Residing Among Them

You shall treat the alien who resides with you no differently than the natives born among you; have the same love for them as for yourself; for you too were once aliens in the land of Egypt (Lv 19:33-34). 

I’ve been back in Exarchia a couple weeks now, an alien amidst aliens — a statement I don’t make lightly. It’s just that, even after all these years, I’ve never actually considered who and how I am here. Two of my children have lived for some time in foreign parts (and I don’t see that changing for them very soon, possibly ever?). Anyhow, from them I’m beginning to learn how vital it is to absorb what is around me. Possibly because I flit in and out, I’ve been an Outside Observer in Athens. Unlike my two children, I never even learned the language.

But still I persist

The women at Melissa, quite as familiar with me as I am with them, are from Congo, Gabon, Egypt, Afghanistan, and Ukraine. So we’re all from all over. Except there is this: I’m here by choice.

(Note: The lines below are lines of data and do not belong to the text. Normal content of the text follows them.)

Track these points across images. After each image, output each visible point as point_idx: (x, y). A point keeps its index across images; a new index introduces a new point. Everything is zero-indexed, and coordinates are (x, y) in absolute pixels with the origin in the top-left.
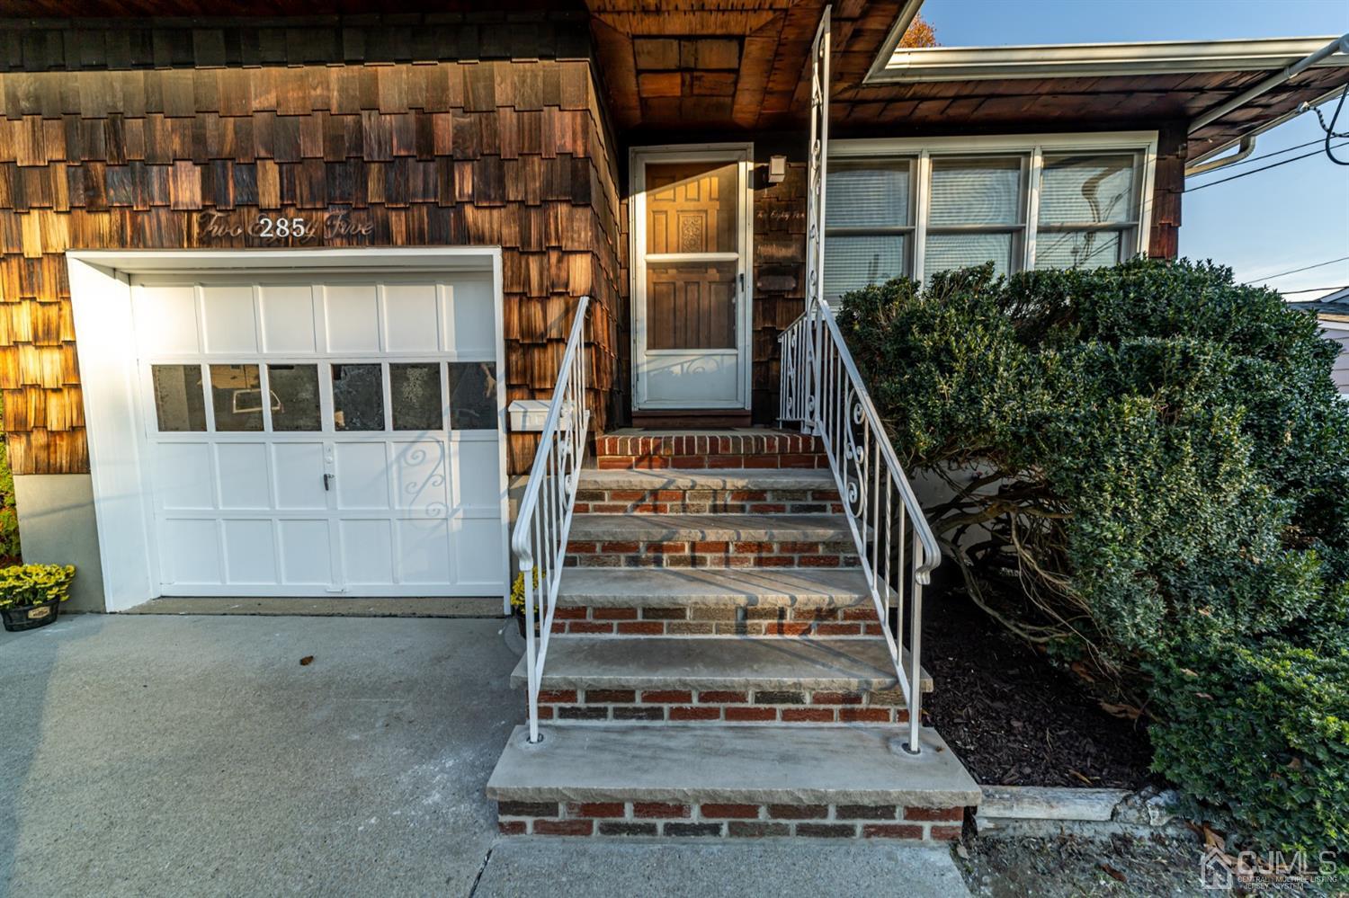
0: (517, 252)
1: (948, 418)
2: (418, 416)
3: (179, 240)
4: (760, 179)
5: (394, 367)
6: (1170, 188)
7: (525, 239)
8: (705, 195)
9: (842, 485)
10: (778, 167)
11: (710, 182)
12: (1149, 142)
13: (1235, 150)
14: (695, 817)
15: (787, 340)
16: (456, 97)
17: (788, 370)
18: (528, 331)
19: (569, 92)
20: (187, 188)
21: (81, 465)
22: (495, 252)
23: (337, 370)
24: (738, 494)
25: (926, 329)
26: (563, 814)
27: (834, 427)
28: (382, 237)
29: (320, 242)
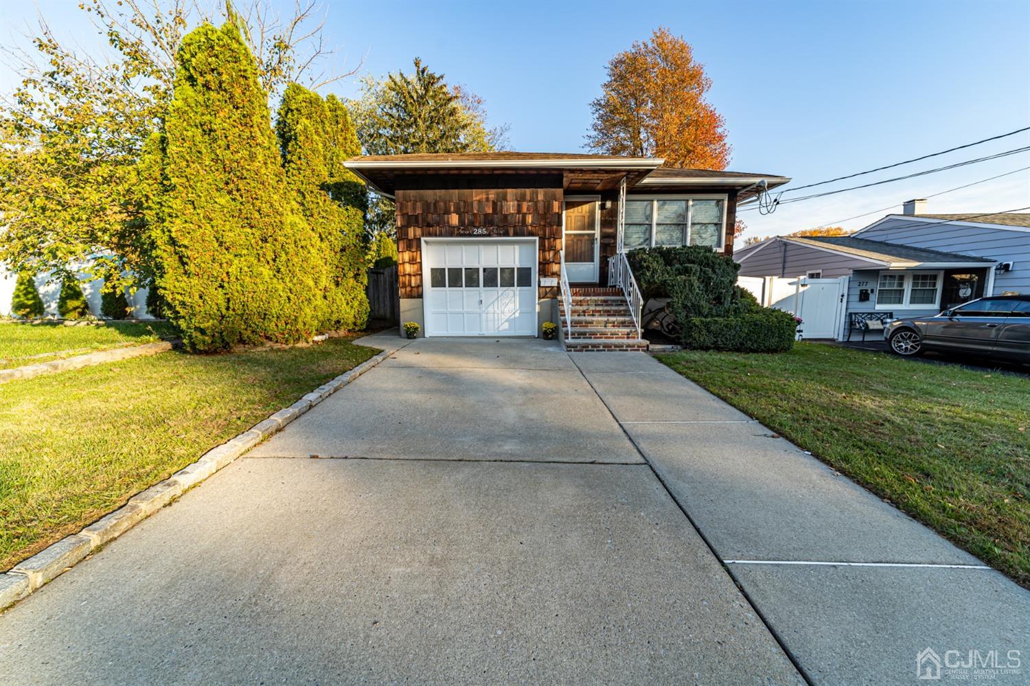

This element, this luck, I mean, allows me to continue to come and go, and this means being an American tourist when it’s convenient. At this morning’s Saturday Market, four fuzzy peaches found a place in my shopping bag next to Nespresso capsules I’d just picked up at abMarket, a habit (Nespresso) I’m not proud of, as I’ve yet to follow the capsule- recycling instructions.

(And, yes, this book is another luxury…)

One more (“I write entirely to find out what I’m thinking” — John Dickerson quoting Joan Didion, and speaking to my condition this morning, as this blogpost testifies to!). It’s that luxury of being able to photograph what a recent tagger did to the best piece of graffiti on my street. I’ve nodded at that rif on Magritte’s iconic painting for years — as I’m sure Elizabeth and Teresa have as well, when they’ve been here. Probably photographed it, as I have, too, back in the day.

It’s tempting to speculate about what Rene Magritte himself, so caught up in the visible and invisible, might have to say about this morning’s defacement:

For me, the tagger just yielded up a new reflection on an increasingly familiar reality– impermanence!